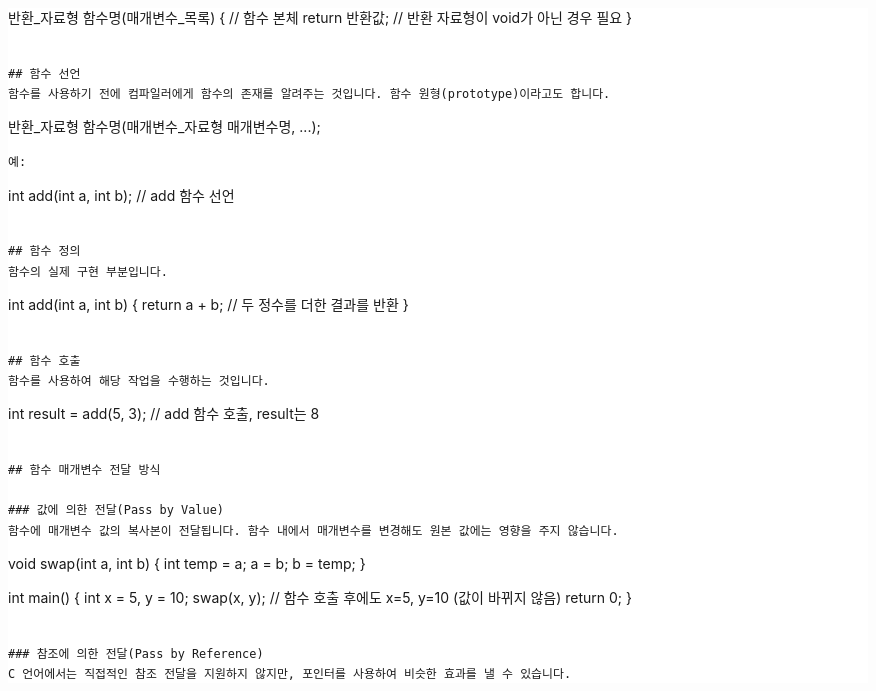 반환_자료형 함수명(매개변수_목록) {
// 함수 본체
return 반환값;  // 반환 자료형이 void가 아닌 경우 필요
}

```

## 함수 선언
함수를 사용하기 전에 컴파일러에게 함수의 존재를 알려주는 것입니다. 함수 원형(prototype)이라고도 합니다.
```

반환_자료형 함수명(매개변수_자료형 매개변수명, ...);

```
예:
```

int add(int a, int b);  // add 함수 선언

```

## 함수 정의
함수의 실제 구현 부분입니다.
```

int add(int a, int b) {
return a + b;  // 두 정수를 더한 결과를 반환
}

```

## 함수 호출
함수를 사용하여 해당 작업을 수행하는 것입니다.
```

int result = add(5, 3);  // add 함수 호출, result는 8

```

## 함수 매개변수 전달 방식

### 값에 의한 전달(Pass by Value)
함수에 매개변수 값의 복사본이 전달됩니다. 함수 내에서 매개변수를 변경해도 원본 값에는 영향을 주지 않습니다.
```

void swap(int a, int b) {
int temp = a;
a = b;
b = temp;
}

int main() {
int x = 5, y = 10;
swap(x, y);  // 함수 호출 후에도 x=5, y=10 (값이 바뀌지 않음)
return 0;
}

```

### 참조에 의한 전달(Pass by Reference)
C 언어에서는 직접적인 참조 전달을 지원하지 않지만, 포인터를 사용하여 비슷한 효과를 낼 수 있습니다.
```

* * * * *

### What you need to do
Repeat the records in full, exactly as they appear, but with the pictures removed.

### Solution for this problem
 반환_자료형 함수명(매개변수_목록) {
// 함수 본체
return 반환값;  // 반환 자료형이 void가 아닌 경우 필요
}

```

## 함수 선언
함수를 사용하기 전에 컴파일러에게 함수의 존재를 알려주는 것입니다. 함수 원형(prototype)이라고도 합니다.
```

반환_자료형 함수명(매개변수_자료형 매개변수명, ...);

```
예:
```

int add(int a, int b);  // add 함수 선언

```

## 함수 정의
함수의 실제 구현 부분입니다.
```

int add(int a, int b) {
return a + b;  // 두 정수를 더한 결과를 반환
}

```

## 함수 호출
함수를 사용하여 해당 작업을 수행하는 것입니다.
```

int result = add(5, 3);  // add 함수 호출, result는 8

```

## 함수 매개변수 전달 방식

### 값에 의한 전달(Pass by Value)
함수에 매개변수 값의 복사본이 전달됩니다. 함수 내에서 매개변수를 변경해도 원본 값에는 영향을 주지 않습니다.
```

void swap(int a, int b) {
int temp = a;
a = b;
b = temp;
}

int main() {
int x = 5, y = 10;
swap(x, y);  // 함수 호출 후에도 x=5, y=10 (값이 바뀌지 않음)
return 0;
}

```

### 참조에 의한 전달(Pass by Reference)
C 언어에서는 직접적인 참조 전달을 지원하지 않지만, 포인터를 사용하여 비슷한 효과를 낼 수 있습니다.
```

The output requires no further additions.